Copy out, character for character, the part of the records below that opens with the line containing "collectors: J. Bright" and closes with the line containing "collectors: H. Y. Liang", including both of those lines.
-*-*-
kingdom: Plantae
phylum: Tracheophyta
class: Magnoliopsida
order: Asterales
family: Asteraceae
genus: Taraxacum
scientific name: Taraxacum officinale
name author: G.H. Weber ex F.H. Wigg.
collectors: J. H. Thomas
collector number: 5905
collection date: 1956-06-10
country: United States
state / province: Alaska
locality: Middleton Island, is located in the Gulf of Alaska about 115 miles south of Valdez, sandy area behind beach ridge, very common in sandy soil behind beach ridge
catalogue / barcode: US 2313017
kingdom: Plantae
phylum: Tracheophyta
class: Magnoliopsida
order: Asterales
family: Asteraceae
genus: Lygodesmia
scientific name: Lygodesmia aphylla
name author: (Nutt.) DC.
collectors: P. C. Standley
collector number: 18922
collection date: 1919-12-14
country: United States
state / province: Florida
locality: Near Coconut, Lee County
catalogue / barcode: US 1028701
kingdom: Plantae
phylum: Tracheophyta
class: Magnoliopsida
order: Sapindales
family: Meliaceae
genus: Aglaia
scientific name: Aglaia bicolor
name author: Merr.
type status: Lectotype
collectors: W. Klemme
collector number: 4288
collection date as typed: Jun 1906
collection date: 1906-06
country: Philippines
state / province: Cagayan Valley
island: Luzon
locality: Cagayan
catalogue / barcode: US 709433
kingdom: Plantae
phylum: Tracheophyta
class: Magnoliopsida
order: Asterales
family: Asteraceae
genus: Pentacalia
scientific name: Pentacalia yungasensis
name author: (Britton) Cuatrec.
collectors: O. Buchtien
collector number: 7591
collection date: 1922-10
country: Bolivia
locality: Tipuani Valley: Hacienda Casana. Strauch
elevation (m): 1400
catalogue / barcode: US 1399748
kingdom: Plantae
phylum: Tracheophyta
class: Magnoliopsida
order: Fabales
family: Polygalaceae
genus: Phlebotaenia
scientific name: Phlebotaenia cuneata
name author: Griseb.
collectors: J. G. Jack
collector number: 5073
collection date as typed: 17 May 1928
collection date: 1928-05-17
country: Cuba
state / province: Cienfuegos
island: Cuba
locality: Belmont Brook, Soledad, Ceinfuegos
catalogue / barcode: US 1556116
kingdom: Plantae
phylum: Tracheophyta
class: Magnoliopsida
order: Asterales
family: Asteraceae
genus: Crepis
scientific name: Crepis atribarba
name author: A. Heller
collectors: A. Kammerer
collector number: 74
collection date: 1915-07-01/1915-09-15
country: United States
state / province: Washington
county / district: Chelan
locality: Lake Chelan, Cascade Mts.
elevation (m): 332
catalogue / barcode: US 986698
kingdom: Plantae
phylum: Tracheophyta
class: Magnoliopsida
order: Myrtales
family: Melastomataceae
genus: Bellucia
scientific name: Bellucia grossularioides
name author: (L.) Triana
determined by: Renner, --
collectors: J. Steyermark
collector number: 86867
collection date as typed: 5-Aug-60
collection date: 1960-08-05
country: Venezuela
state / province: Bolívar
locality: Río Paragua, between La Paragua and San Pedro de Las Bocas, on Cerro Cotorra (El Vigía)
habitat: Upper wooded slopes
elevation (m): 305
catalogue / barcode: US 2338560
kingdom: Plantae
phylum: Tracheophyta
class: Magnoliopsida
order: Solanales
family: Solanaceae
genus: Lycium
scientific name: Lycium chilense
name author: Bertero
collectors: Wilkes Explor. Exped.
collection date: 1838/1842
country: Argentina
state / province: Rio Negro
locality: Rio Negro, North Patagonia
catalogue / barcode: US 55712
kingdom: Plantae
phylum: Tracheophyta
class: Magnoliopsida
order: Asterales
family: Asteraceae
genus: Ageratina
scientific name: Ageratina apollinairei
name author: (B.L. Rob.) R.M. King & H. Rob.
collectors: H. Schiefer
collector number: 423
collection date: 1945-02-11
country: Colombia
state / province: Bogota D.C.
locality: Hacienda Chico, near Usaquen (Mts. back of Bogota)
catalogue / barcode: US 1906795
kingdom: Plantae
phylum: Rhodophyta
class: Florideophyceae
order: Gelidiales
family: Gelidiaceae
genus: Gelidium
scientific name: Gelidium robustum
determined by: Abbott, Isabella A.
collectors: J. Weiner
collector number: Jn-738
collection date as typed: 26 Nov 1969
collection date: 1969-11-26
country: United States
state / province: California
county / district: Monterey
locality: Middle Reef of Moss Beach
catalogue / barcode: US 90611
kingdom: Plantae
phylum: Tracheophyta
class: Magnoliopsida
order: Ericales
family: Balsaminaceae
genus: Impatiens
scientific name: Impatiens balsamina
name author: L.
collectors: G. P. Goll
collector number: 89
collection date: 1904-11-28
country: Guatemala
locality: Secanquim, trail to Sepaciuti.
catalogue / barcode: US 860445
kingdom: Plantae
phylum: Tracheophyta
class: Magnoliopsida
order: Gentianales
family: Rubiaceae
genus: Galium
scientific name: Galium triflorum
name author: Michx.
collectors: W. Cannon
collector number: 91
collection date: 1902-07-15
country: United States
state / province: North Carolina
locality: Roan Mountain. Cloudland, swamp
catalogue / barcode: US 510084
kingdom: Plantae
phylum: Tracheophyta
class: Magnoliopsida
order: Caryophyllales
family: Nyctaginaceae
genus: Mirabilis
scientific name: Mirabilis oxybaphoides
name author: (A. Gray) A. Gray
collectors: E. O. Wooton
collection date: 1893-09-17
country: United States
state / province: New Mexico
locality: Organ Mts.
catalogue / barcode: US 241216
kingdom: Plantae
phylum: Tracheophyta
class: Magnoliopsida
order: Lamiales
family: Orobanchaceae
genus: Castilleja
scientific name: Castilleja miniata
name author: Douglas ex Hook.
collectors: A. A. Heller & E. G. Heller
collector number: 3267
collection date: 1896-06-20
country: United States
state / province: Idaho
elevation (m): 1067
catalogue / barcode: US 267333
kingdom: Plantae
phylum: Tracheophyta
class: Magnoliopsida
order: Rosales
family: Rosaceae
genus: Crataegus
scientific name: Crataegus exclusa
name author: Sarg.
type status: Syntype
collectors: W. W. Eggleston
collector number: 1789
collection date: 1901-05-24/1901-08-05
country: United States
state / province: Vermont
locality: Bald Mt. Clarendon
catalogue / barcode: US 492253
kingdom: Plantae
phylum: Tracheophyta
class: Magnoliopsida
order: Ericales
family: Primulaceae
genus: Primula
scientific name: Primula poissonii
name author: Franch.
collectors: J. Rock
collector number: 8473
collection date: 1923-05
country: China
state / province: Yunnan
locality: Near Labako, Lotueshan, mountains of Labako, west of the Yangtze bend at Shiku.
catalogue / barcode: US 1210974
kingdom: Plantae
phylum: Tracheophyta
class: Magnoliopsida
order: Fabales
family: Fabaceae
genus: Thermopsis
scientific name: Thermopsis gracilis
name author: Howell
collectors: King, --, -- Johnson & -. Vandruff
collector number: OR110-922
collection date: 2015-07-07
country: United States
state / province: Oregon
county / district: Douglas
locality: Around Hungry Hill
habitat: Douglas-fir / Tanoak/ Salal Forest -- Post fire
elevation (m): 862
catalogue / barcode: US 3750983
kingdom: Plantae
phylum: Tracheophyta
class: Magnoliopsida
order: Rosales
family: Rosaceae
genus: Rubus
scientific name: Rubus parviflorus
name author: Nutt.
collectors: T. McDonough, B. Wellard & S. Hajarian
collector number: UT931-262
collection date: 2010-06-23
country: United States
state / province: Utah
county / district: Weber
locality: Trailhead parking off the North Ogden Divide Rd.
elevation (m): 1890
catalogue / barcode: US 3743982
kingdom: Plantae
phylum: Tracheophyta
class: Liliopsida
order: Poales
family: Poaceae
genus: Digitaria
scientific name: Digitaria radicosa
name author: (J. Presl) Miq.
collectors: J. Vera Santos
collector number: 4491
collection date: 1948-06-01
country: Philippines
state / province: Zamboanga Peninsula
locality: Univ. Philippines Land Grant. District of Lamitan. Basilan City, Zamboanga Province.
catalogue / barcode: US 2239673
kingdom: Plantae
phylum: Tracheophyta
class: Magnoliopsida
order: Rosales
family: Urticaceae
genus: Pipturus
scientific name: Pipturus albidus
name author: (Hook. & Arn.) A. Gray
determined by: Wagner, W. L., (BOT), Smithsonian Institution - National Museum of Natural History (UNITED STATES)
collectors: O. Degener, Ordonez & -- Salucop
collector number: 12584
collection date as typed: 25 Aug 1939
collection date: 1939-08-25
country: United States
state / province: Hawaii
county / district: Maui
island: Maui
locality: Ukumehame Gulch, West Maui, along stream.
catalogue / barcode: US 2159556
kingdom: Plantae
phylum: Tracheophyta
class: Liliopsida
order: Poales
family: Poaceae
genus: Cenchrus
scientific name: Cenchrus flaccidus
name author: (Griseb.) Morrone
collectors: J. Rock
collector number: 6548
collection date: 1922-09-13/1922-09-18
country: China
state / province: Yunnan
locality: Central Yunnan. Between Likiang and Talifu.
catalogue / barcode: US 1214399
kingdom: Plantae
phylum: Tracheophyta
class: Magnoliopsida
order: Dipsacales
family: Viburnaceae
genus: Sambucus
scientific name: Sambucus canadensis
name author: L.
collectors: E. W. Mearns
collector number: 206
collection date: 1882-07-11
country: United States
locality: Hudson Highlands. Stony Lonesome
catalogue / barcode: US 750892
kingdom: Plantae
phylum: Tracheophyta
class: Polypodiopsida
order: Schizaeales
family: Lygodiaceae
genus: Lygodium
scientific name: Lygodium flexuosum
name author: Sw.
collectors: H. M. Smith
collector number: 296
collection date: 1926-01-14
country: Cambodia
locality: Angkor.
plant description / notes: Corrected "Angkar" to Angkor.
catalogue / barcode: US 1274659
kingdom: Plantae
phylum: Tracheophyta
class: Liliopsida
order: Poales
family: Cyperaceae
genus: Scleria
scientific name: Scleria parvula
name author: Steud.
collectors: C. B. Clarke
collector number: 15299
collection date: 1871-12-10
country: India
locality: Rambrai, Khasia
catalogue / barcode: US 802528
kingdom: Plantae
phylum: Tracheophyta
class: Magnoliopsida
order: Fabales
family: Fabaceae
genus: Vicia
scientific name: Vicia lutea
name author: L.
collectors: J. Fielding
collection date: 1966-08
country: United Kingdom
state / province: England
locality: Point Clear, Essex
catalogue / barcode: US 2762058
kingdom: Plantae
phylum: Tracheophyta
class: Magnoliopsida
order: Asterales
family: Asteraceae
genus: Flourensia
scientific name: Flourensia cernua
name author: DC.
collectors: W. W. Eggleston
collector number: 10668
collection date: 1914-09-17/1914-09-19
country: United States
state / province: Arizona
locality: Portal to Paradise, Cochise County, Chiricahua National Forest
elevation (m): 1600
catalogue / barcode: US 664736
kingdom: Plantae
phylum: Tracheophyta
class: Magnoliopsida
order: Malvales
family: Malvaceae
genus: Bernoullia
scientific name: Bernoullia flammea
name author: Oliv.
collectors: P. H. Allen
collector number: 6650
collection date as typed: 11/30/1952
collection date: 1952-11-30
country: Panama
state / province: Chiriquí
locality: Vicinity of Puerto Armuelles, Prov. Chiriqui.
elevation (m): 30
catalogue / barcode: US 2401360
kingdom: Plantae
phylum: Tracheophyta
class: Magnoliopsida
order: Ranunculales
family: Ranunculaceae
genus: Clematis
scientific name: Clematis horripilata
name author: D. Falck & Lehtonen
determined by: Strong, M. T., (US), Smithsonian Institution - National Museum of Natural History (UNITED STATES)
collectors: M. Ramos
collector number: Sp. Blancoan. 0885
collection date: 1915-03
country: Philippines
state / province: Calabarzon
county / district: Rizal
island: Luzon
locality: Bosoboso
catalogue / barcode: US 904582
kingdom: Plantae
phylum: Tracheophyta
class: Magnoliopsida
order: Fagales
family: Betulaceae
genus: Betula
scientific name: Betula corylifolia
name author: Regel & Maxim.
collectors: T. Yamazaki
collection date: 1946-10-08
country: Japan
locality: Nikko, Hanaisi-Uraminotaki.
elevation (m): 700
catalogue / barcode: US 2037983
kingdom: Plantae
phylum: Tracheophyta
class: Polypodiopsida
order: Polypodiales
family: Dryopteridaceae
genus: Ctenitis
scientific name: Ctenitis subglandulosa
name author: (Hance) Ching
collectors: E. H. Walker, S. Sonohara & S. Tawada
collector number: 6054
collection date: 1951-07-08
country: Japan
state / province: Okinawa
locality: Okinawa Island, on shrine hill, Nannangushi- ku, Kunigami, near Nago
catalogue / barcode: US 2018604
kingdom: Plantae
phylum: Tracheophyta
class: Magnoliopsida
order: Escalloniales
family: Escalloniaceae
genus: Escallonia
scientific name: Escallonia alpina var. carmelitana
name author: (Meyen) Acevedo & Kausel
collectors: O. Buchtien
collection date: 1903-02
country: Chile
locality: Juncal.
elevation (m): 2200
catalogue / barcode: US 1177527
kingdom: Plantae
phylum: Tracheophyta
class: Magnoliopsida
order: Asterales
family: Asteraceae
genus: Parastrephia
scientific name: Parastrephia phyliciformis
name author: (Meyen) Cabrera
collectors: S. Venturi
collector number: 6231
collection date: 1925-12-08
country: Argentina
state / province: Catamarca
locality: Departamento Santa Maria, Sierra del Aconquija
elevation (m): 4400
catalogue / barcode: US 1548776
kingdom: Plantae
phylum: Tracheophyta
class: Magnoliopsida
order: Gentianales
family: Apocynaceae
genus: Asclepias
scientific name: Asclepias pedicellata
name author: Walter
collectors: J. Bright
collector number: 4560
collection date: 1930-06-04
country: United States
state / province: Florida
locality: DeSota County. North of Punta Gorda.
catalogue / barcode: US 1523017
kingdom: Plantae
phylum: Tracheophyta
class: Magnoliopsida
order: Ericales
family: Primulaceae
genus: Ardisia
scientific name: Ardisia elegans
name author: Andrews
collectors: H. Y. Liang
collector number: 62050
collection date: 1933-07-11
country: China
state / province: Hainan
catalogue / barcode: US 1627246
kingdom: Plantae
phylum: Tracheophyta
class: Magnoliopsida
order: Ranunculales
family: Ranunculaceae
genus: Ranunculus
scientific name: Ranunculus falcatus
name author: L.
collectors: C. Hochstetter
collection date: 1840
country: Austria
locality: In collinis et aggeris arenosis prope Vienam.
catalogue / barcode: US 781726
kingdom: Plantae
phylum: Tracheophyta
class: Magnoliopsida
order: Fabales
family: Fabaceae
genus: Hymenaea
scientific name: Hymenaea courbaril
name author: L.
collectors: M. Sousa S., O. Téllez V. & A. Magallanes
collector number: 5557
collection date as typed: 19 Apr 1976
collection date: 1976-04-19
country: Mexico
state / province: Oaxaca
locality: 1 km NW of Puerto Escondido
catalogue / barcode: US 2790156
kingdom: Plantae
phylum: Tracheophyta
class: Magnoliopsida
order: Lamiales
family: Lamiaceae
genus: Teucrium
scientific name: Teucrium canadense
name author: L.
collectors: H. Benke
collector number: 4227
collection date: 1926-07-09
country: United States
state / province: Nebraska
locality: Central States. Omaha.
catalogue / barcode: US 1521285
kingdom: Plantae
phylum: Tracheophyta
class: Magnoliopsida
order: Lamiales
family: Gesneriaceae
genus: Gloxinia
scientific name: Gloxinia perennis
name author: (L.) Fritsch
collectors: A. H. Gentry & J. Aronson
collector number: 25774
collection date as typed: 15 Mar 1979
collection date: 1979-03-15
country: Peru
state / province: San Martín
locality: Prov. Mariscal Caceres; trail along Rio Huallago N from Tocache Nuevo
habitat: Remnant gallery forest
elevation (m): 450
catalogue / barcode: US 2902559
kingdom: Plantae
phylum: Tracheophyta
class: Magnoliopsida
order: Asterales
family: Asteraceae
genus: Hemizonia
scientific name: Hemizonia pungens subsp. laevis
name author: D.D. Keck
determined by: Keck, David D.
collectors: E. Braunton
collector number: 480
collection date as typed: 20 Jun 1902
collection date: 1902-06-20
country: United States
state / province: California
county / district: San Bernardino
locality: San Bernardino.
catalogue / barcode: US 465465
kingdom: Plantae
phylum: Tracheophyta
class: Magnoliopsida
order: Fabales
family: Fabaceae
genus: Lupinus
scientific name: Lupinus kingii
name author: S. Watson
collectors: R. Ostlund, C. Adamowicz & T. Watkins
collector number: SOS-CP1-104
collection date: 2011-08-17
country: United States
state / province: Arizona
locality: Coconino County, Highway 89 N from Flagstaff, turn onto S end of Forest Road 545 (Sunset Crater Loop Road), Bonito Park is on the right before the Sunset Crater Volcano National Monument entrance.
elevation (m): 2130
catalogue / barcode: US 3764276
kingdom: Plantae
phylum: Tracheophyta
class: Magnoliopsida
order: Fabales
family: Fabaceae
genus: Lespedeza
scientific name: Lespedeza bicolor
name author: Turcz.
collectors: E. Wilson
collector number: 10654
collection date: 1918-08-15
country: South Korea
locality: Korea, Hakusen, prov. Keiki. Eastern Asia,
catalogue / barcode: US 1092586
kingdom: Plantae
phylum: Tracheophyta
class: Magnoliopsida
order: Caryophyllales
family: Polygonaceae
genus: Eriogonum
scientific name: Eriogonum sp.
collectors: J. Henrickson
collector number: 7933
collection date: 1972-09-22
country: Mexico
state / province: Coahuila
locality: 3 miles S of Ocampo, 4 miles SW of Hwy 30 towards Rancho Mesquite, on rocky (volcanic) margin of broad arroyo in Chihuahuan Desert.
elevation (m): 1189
-*-*-
OUTPUT FOR THIS EXERCISE —
collectors: J. Bright
collector number: 4560
collection date: 1930-06-04
country: United States
state / province: Florida
locality: DeSota County. North of Punta Gorda.
catalogue / barcode: US 1523017
kingdom: Plantae
phylum: Tracheophyta
class: Magnoliopsida
order: Ericales
family: Primulaceae
genus: Ardisia
scientific name: Ardisia elegans
name author: Andrews
collectors: H. Y. Liang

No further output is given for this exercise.